Okay. Understood. And then I had one just around the different tranches from your term loan. If I heard correctly, one is obviously based on 05 approval. There’s another based on some sales milestones. And then I think there’s one more that is sort of at the lender’s discretion. Can you comment as just to the – that last tranche, if I have it correctly, what stipulations or covenants are attached to that? Anything you can share? And what is the amount there?
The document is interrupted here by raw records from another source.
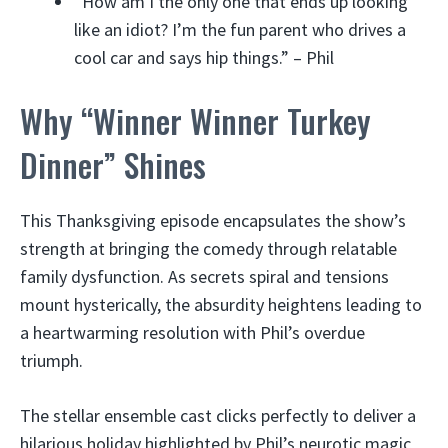
“How am I the only one that ends up looking
like an idiot? I’m the fun parent who drives a
cool car and says hip things.” – Phil
Why “Winner Winner Turkey
Dinner” Shines
This Thanksgiving episode encapsulates the show’s
strength at bringing the comedy through relatable
family dysfunction. As secrets spiral and tensions
mount hysterically, the absurdity heightens leading to
a heartwarming resolution with Phil’s overdue
triumph.
The stellar ensemble cast clicks perfectly to deliver a
hilarious holiday highlighted by Phil’s neurotic magic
Yes, that's just actually a general tranche that -- I'm sorry, this is Nick speaking. It's a general tranche that is at the lender's option that we would have the ability to request based on business needs.
Thank you. That ends our question-and-answer session. I would now like to pass the conference back to management for closing remarks.
Well, thank you again for joining us on the call today. This is an exciting time for Axsome as we have transitioned to commercial stage and are looking forward to continuing this momentum with our two NDA stage product candidates and five Phase III stage clinical programs. We are committed to bringing potentially life-changing medicines to people living with serious CNS conditions. We look forward to updating you over the coming months on our continued pipeline and commercial progress. Have a great day.
This concludes today's conference and you may disconnect. Thank you for your participation and have a wonderful day.